In modern America, girls grow up listening to music that objectifies them, and, thus, grow up with unrealistic body images in order to try and fit the perfect description of a woman in hip-hop. This is projected to a grand scale through female hip-hop artists, most of whom grew up listening to hip-hop, and are now rapping about their ability to control men through using their body. When “WAP” by Cardi B rode the airwaves in 2020, it was the result of a whole generation of women having these standards forced onto them, and, even making a song, marking their conformity to the patriarchy that ultimately only sees them as things of pleasure. 
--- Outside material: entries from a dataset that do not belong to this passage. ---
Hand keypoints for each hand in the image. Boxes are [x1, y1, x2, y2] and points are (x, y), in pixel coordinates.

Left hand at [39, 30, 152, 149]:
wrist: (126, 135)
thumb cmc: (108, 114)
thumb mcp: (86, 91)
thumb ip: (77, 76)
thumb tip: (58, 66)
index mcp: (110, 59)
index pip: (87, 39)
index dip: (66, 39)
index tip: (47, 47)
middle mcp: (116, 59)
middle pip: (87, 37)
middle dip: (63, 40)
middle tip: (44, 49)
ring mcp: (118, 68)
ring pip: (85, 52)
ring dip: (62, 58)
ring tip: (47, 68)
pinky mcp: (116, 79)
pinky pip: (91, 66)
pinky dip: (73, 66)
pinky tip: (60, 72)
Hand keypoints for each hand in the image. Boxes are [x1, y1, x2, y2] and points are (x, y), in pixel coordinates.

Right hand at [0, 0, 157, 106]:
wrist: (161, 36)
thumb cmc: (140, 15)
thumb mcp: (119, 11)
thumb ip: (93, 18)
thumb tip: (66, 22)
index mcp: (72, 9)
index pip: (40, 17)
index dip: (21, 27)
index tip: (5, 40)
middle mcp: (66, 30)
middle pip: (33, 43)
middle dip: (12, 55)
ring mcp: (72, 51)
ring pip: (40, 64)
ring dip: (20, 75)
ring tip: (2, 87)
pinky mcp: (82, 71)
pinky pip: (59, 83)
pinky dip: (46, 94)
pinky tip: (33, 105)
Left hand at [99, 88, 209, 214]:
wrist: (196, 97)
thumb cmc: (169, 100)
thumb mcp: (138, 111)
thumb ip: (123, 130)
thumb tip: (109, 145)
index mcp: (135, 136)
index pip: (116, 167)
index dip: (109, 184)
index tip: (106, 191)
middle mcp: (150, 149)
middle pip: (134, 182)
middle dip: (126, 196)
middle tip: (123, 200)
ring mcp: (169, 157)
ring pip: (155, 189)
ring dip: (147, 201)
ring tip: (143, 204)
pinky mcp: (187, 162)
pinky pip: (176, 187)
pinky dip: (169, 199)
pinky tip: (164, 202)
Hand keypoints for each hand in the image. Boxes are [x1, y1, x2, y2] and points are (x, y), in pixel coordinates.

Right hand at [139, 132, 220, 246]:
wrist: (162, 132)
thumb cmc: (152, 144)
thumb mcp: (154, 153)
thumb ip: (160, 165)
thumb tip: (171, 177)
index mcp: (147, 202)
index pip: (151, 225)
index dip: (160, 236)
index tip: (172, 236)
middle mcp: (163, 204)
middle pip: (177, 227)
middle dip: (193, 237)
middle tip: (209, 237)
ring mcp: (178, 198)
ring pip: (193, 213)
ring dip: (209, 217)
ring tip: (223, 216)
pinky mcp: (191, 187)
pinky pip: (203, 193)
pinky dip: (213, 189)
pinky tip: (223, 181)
Most hip-hop fans see this as only a form of creative expression in an age where artistic control is so broad. However, if the only creative output an artist can put out is sexism, maybe they should stop making art. Using the same ideas and lyrics over and over again, especially if it attacks half the planet, is lazy at best and extremely bigoted at worst.

Students are increasingly active in social issues, but supporting these artists while campaigning under the banner of equal rights is hypocritical and counterintuitive. Students should take a more active voice in combating casual sexism in their daily entertainment, and rethink who they want to support.